━━ Selected text

Q. Right to Privacy of Celebrities: My wife comes from a large family. Her sister is a big name in show business and as you can imagine she’s not around too often. So when she is, we talk about family, kids, friends from her high school years and so on. Certainly not about her newest projects or celebrity gossip. While my side of the family for the most part has got used to the VIP among them, a few seem to forget all their manners. The requests for autographs, tickets, etc., we can handle, but not everybody is satisfied with that. My cousin’s daughter wanted me to inquire if she could have her 18th birthday party at my wife’s sisters house, even though the two of them have never met. An uncle asked me to find out if she really had an affair with that guy from the news. My father-in-law’s 60th birthday is coming up. He’ll have a big party—all of his kids will attend and I’m afraid a big part of my family will too. How can I make sure they’ll behave like normal people and not like family paparazzi?

━━━━
━━ Given entries

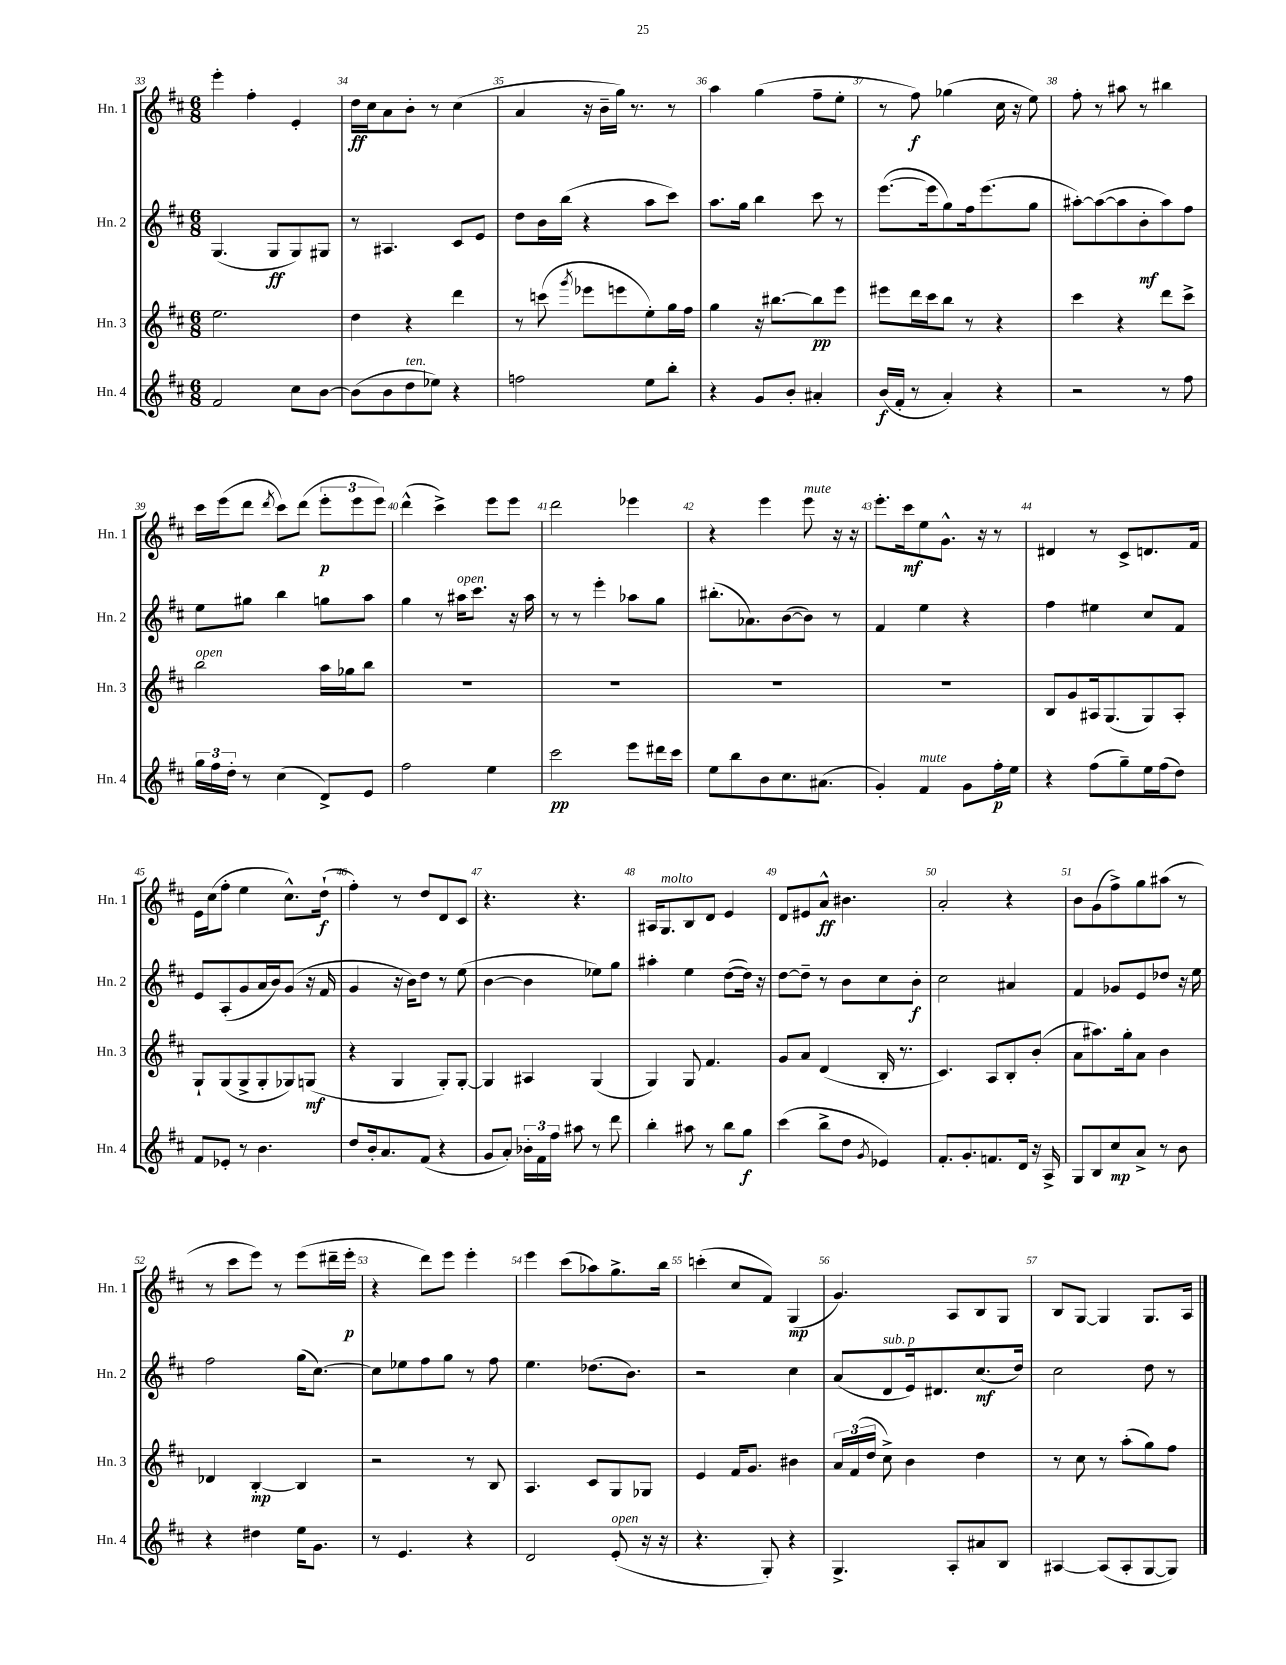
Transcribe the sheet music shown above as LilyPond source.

<<
\new StaffGroup <<
\new Staff = "s0" \with { instrumentName = "Hn. 1" shortInstrumentName = "Hn. 1" } {
    \clef treble \key d \major \numericTimeSignature \time 6/8
    \autoBeamOff e'''4-. fis''4-. e'4-. |
    d''16[\ff cis''16 a'8 b'8]-. r8 cis''4( |
    a'4 r16 b'16[-- g''16]) r8. r8 |
    a''4 g''4( fis''8[-- e''8]-. |
    r8 fis''8\f) ges''4( cis''16 r16 e''8) |
    fis''8-. r8 ais''8 r8 bis''4 |
    cis'''16[ e'''16( d'''8] \acciaccatura { d'''8 } cis'''8[) d'''8]( \tuplet 3/2 { e'''8[-.\p e'''8 e'''8]) } |
    d'''4-^( cis'''4->) e'''8[ e'''8] |
    d'''2 ees'''4 |
    r4 e'''4 e'''8^\markup { \italic "mute" } r16 r16 |
    e'''8.[-. cis'''16\mf e''8 g'8.]-^ r16 r8 |
    dis'4 r8 cis'8[-> d'8. fis'16] |
    e'16[ cis''16( fis''8]-. e''4 cis''8.[-^) d''16]-!\f( |
    fis''4-.) r8 d''8[ d'8 cis'8] |
    r4. r4. |
    ais16[ g8.^\markup { \italic "molto" } b8 d'8] e'4 |
    d'8[ eis'8 a'8]-^\ff bis'4. |
    a'2-. r4 |
    b'8[ g'8( fis''8->) g''8 ais''8]( r8 |
    r8 cis'''8[ e'''8]) r8 e'''8[( dis'''16-- e'''16]-.\p |
    r4 d'''8[) e'''8] e'''4-. |
    e'''4 cis'''8[( aes''8) g''8.-> b''16] |
    c'''4-.( cis''8[ fis'8]) g4\mp( |
    g'4.) a8[ b8 g8] |
    b8[ g8]~ g4 g8.[ a16] \bar "|." |
}
\new Staff = "s1" \with { instrumentName = "Hn. 2" shortInstrumentName = "Hn. 2" } {
    \clef treble \key d \major \numericTimeSignature \time 6/8
    \autoBeamOff g4.( g8[\ff g8) gis8] |
    r8 ais4. cis'8[ e'8] |
    d''8[ b'16 b''16]( r4 a''8[ cis'''8]) |
    a''8.[ g''16] b''4 cis'''8 r8 |
    e'''8.[~( e'''16 g''8) fis''16 e'''8.( g''8] |
    ais''8[~-.) ais''8~( ais''8 b'8-.\mf ais''8) fis''8] |
    e''8[ gis''8] b''4 g''8[ a''8] |
    g''4 r8 ais''16[^\markup { \italic "open" } cis'''8.] r16 ais''16 |
    r8 r8 e'''4-. aes''8[ g''8] |
    bis''8.[-.( aes'8.) b'8~( b'8]) r8 |
    fis'4 e''4 r4 |
    fis''4 eis''4 cis''8[ fis'8] |
    e'8[ a8-.( g'8 a'16 b'16) g'8]( r16 fis'16 |
    g'4 r16 b'16[) d''8] r8 e''8( |
    b'4~ b'4 ees''8[) g''8] |
    ais''4-. e''4 d''8[~( d''16]) r16 |
    d''8[~ d''8]-- r8 b'8[ cis''8 b'8]-.\f |
    cis''2 ais'4 |
    fis'4 ges'8[ e'8 des''8] r16 e''16 |
    fis''2 g''16[( cis''8.]~) |
    cis''8[ ees''8 fis''8 g''8] r8 fis''8 |
    e''4. des''8.[( b'8.]) |
    r2 cis''4 |
    a'8[( d'8^\markup { \italic "sub. p" } e'16) dis'8. cis''8.\mf( d''16]) |
    cis''2 d''8 r8 \bar "|." |
}
\new Staff = "s2" \with { instrumentName = "Hn. 3" shortInstrumentName = "Hn. 3" } {
    \clef treble \key d \major \numericTimeSignature \time 6/8
    \autoBeamOff e''2. |
    d''4 r4 d'''4 |
    r8 c'''8( \acciaccatura { g'''8 } ees'''8[ e'''8 e''8-.) g''16 fis''16] |
    g''4 r16 bis''8.[~ bis''8\pp e'''8] |
    eis'''8[ d'''16 cis'''16 b''8] r8 r4 |
    cis'''4 r4 d'''8[ cis'''8]-> |
    b''2^\markup { \italic "open" } a''16[ ges''16 b''8] |
    R2. |
    R2. |
    R2. |
    R2. |
    b8[ g'8 ais16 g8.( g8) ais8]-. |
    g8[-! g8( g8-> g8-. ges8) g8]\mf( |
    r4 g4 g8[-.) g8]~-. |
    g4 ais4 g4( |
    g4) g8 fis'4. |
    g'8[ a'8] d'4( b16-. r8. |
    cis'4.) a8[ b8-. b'8]-.( |
    a'8[ ais''8.) g''16-. a'8] b'4 |
    des'4 b4~-.\mp b4 |
    r2 r8 b8 |
    a4. cis'8[ g8 ges8] |
    e'4 fis'16[ g'8.] bis'4 |
    \tuplet 3/2 { a'16[ fis'16( d''16] } cis''8->) b'4 d''4 |
    r8 cis''8 r8 a''8[-.( g''8) fis''8] \bar "|." |
}
\new Staff = "s3" \with { instrumentName = "Hn. 4" shortInstrumentName = "Hn. 4" } {
    \clef treble \key d \major \numericTimeSignature \time 6/8
    \autoBeamOff fis'2 cis''8[ b'8]~ |
    b'8[( b'8 d''8^\markup { \italic "ten." } ees''8]) r4 |
    f''2 e''8[ b''8]-. |
    r4 g'8[ b'8]-. ais'4-. |
    b'16[\f( fis'16]-. r8 a'4-.) r4 |
    r2 r8 fis''8 |
    \tuplet 3/2 { g''16[ fis''16 d''16]-. } r8 cis''4( d'8[->) e'8] |
    fis''2 e''4 |
    cis'''2\pp e'''8[ dis'''16 cis'''16] |
    e''8[ b''8 b'8 cis''8. ais'8.]( |
    g'4-.) fis'4^\markup { \italic "mute" } g'8[ fis''16-.\p e''16] |
    r4 fis''8[( g''8--) e''16 fis''16( d''8]) |
    fis'8[ ees'8]-. r8 b'4. |
    d''8[ b'16-. a'8. fis'8]( r4 |
    g'8[ a'8]-.) \tuplet 3/2 { bes'16[-. fis'16 fis''16] } ais''8 r8 d'''8 |
    b''4-. ais''8 r8 b''8[ g''8]\f |
    cis'''4( b''8[-> d''8] \acciaccatura { g'8 } ees'4) |
    fis'8.[-. g'8.-. f'8. d'16] r16 a16-> |
    g8[ b8 cis''8\mp a'8]-> r8 b'8 |
    r4 dis''4 e''16[ g'8.] |
    r8 e'4. r4 |
    d'2 e'8-.^\markup { \italic "open" }( r16 r16 |
    r4. g8-.) r4 |
    g4.-> a8[-. ais'8 b8] |
    ais4~ ais8[( ais8-. g8~ g8]) \bar "|." |
}
>>
>>
\layout { \context { \Score currentBarNumber = #33 \override BarNumber.break-visibility = ##(#f #t #t) barNumberVisibility = #all-bar-numbers-visible } }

━━━━

■ Tasks ■
(A) Answer these questions about the letter on a celebrity's privacy:
(i) What did the cousin's daughter want the writer to ask about?
(ii) What did an uncle want the writer to find out?
(iii) Whose 60th birthday is coming up?
(B) Write the next part of the letter about a celebrity's privacy, following on from its final question.
The rows were taken from a separate source.

■ The replies ■
(A)
(i) Whether she could have her 18th birthday party at the house of the writer's wife's sister.
(ii) Whether the sister really had an affair with that guy from the news.
(iii) The writer's father-in-law's.

(B)
A: Who is she? Who! I’m dying to know! And is the affair with a newsman or just a man who’s in the news? Hmm, I guess I’m getting myself struck from the guest list. I agree with you that your family is behaving appallingly, as if the celebrity among you is some kind of performing seal who can be rented out at their whim. But is it realistic to worry that at your father-in-law’s 60th birthday party, people like your own cousin will be invited? I assume your father-in-law is actually not close with your cousin, or your other relatives who don’t know your celebrity but think she’s a commodity who exists to make them feel important. In this case, have your wife go over the guest list with her parents and advise them that if they want to include your family, the invitations should go out selectively. Then to the people who are invited, before the event give them a heads up that the celebrity is off duty and needs to be treated like any other family member.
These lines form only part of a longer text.